This year the Debate Council deserves a note of congratulations for producing yet another national championship team. Winning the American Forensic Association's National Debate Tournament were Charles E. Garvin '74 of Mather House and Jackson, Miss., and Greg A. Rosenbaum '74 of Quincy House and Toledo, Ohio. Mark G. Arnold, a 1970 graduate of Oberlin College, coached the pair.
Harvard's varsity record over the year was the finest in the University's history. In fact, the team has one of the three best intercollegiate debate records ever compiled. Out of twelve major tournaments attended during the regular season, Garvin and Rosenbaum placed in all of them, and won top honors at six, including contests at MIT, the University of Kentucky, the University of Georgia, Emory University, Marrietta College and Dartmouth College.
On the basis of this performance, Harvard was selected as the nation's top team by a committee of the American Forensic Association, and seeded first in the National Debate Tournament held this April at the Air Force Academy. Harvard's victory at the tournament represents the first time in eight years that an intercollegiate team has been able both to dominate national competition during the regular season, and then to emerge on top at the nationals. One rival coach wrote, "Many times in the past the best team in the nation has not won the NDT. This year it did."
The skills demonstrated by the Harvard team in winning this championship encompass qualities very different from the debater's stereotyped image as a William F. Buckley-type of verbal gymnast. Instead, academic debate has been evolving toward emphasis on such scholarly values as thoroughness of research and analytic depth. Although presentation is still important, academic debate today is much more a practical exercise in the techniques of evaluating public policy than a contest in rhetorical and persuasive skills. Ideally, tournament debate may be viewed as a laboratory in which alternative ideas generated by the social sciences are subjected to the test of hostile criticism, although many debates fall short of this standard.
National debate topics are traditionally selected from among very broad social and foreign policy questions, with affirmative teams free to narrow their analysis to specific issues. For example, this year's resolution that "the federal government should control the supply and utilization of energy in the United States" was often interpreted in individual debates to mean that the Congress should ban nuclear power plants, pass strict coal mine safety legislation, enforce energy conservation measures, or restructure controls on air pollution resulting from power generation and use. The need to cover a large number of issues in depth demands a staggering amount of research.
Compounding this research burden is the emphasis on empiricism which characterizes tournament debate. Following the lead of economic and public policy research, standards of proof in academic debate have become increasingly quantitative. The last two years have witnessed the rise of statistical methodology as an important issue in many debate rounds.
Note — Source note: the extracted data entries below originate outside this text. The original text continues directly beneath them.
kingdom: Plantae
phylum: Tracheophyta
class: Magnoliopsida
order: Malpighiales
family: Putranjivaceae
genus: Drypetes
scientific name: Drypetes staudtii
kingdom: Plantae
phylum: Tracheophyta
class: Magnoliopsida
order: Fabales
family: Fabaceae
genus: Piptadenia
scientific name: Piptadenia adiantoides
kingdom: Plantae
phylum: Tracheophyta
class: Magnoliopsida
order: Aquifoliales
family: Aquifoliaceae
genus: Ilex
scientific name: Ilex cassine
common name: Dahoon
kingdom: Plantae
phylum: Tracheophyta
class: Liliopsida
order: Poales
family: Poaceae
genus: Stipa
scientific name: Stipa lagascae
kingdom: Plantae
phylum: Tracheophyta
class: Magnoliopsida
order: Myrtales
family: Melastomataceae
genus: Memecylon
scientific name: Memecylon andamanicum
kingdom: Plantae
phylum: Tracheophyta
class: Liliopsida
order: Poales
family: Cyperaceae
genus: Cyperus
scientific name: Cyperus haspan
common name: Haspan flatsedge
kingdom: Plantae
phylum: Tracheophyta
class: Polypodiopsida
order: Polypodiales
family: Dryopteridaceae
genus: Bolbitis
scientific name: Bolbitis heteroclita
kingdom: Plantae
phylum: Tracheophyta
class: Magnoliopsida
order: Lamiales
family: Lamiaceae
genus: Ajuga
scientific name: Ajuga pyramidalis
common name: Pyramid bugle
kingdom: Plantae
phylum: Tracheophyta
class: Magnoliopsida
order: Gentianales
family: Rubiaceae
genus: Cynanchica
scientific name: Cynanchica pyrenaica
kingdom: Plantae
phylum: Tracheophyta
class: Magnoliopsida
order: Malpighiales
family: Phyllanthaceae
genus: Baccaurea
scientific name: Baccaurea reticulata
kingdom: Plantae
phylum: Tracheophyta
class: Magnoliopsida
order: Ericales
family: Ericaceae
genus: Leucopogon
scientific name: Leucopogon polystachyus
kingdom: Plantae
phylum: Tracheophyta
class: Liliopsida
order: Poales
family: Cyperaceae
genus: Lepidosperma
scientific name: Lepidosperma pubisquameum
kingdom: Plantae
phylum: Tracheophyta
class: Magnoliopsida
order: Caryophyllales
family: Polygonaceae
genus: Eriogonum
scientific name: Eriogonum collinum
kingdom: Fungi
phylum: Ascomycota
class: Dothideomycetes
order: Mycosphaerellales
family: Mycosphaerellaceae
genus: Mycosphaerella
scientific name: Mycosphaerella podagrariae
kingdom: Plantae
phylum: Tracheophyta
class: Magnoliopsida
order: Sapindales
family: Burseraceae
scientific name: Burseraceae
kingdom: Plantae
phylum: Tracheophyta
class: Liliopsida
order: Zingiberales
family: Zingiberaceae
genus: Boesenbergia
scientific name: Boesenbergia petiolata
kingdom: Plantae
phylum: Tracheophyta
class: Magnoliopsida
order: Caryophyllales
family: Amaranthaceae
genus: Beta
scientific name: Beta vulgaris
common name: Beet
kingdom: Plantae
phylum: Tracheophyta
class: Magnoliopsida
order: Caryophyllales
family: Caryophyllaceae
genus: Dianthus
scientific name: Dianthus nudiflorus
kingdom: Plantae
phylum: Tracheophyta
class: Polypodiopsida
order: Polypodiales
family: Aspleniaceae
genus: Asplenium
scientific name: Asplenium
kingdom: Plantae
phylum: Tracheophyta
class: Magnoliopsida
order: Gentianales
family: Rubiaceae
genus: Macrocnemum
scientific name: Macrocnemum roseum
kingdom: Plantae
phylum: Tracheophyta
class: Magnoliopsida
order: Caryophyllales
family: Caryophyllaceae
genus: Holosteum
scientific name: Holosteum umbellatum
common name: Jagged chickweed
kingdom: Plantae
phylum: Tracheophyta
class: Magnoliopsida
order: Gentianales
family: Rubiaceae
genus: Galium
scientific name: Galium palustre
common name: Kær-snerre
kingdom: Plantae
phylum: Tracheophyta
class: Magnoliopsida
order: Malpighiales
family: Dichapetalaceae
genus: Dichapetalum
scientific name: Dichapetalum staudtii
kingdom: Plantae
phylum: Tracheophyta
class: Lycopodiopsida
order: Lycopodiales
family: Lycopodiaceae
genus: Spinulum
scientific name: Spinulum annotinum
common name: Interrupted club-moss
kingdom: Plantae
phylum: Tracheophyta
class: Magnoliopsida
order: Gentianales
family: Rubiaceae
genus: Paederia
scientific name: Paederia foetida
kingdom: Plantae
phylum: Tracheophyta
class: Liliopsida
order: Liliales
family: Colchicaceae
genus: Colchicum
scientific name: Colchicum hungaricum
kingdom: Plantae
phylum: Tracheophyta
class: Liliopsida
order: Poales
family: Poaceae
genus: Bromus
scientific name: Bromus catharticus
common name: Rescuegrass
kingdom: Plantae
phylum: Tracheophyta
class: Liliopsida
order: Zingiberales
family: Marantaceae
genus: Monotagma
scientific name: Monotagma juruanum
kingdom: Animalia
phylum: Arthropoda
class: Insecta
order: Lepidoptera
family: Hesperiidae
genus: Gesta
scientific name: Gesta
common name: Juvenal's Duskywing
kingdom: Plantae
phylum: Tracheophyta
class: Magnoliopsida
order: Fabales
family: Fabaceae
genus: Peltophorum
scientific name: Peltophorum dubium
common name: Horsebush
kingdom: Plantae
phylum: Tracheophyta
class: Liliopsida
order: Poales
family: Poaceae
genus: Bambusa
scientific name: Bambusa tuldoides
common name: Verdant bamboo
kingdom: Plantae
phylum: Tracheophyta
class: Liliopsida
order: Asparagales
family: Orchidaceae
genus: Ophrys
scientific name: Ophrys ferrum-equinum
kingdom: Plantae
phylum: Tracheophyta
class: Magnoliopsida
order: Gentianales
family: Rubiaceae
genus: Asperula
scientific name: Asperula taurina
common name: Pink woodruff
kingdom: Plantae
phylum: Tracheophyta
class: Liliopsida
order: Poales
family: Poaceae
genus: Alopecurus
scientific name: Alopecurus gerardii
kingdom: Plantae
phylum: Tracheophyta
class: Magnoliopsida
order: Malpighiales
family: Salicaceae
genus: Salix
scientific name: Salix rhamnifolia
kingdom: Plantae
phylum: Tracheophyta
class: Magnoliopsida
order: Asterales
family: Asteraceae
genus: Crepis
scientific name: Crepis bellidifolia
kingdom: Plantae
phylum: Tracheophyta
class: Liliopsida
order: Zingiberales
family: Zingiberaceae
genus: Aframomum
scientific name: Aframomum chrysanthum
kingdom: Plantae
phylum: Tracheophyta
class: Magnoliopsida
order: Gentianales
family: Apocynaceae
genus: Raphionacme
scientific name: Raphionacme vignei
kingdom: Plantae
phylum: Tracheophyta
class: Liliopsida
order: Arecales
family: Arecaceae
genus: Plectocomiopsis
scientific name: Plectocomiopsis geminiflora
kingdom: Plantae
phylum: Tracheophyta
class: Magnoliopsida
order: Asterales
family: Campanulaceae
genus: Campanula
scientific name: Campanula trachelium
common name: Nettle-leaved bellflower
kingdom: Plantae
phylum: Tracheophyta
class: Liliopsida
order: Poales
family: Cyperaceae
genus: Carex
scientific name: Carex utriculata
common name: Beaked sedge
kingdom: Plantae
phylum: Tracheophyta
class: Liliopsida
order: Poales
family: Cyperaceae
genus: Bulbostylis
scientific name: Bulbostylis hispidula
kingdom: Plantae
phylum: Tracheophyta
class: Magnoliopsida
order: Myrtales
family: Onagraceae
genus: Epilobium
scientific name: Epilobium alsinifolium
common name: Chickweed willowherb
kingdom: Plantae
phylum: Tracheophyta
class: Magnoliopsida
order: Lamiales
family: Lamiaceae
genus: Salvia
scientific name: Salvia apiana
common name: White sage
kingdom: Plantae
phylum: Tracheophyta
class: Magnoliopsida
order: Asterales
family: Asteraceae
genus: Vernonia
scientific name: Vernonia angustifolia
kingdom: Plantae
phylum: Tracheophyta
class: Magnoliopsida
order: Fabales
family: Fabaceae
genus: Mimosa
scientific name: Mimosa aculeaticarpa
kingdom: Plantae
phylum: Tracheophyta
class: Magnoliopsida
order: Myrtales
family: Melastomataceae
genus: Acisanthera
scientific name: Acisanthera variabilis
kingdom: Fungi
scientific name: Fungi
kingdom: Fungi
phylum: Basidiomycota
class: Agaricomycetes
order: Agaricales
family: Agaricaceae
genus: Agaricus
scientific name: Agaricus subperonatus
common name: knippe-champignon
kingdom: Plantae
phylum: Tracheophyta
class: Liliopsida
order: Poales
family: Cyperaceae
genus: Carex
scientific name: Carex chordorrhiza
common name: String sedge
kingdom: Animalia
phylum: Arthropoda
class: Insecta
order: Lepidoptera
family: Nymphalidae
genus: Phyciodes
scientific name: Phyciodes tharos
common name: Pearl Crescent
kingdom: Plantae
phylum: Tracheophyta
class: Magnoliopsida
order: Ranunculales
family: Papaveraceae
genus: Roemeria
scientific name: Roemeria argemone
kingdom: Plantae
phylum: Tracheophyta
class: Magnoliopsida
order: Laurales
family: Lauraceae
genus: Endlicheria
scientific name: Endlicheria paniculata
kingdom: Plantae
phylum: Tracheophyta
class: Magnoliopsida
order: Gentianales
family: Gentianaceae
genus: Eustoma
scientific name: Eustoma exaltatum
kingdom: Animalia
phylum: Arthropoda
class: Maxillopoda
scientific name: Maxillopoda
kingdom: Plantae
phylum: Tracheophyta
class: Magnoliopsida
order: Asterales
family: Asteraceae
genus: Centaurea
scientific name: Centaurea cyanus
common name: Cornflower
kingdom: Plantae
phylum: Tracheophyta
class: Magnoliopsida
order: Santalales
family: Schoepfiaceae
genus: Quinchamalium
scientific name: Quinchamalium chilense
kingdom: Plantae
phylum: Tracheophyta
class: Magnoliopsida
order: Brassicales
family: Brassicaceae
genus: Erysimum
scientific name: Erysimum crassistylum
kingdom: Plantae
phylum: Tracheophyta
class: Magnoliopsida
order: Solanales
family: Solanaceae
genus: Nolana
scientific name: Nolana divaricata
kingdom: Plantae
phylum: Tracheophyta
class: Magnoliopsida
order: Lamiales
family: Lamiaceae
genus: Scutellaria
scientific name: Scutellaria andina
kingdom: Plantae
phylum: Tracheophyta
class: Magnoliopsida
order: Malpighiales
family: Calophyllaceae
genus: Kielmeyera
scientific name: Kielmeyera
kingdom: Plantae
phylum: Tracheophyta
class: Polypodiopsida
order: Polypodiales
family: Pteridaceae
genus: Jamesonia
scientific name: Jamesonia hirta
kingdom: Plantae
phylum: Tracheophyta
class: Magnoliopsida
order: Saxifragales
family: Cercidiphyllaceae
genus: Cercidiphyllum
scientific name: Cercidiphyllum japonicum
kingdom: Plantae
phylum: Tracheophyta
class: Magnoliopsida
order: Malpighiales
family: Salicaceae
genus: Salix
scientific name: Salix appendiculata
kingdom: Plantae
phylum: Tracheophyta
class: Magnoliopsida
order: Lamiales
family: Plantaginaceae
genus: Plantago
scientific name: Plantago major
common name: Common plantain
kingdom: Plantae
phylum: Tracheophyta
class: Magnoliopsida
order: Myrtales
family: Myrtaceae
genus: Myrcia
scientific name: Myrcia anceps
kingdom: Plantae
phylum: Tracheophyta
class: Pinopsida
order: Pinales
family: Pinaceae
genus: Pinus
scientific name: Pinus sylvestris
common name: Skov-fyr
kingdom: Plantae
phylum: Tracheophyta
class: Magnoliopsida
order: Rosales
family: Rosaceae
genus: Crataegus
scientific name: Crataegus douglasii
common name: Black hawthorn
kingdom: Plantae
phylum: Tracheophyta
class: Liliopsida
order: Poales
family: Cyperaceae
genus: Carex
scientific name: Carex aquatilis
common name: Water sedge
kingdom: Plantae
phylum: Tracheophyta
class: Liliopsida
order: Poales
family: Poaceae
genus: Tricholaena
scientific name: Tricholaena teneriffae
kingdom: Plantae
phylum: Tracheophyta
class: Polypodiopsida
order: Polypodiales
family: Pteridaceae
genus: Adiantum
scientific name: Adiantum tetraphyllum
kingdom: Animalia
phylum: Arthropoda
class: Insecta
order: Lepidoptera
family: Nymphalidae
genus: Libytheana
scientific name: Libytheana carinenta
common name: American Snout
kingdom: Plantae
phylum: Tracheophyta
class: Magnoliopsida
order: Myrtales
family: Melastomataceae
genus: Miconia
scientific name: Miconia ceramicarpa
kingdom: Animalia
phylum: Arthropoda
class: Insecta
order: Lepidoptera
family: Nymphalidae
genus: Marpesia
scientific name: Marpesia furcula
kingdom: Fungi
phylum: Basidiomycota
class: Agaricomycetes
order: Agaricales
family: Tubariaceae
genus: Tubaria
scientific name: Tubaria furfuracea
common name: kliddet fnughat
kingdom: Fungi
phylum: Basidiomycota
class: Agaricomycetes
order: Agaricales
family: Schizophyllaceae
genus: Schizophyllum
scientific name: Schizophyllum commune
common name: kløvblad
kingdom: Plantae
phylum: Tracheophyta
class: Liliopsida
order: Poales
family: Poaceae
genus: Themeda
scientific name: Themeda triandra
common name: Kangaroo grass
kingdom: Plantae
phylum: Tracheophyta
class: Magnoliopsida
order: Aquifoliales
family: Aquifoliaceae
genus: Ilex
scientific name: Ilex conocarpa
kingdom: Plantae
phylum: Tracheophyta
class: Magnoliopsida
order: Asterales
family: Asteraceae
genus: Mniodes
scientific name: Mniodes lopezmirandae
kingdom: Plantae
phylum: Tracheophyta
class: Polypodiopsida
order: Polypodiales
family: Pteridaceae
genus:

The outcome of all this preparation is a form of cost-benefit analysis, where successive rebuttal opportunities help weed out poorly - reasoned and insufficiently-documented arguments. Teams succeed or fail on their ability to produce and defend concrete and empirically demonstrable advantages and disadvantages for particular proposals.
In the context of debate's evolution toward social science research, Garvin and Rosenbaum's accomplishment is more than an elecutionary victory or a shown of virtuosity in an isolated game. Debate's peculiar value is as a forum for the intensive testing of policy alternatives. For their demonstrated ability with this form of policy evaluation, the members of Harvard's championship team merit a great deal of respect.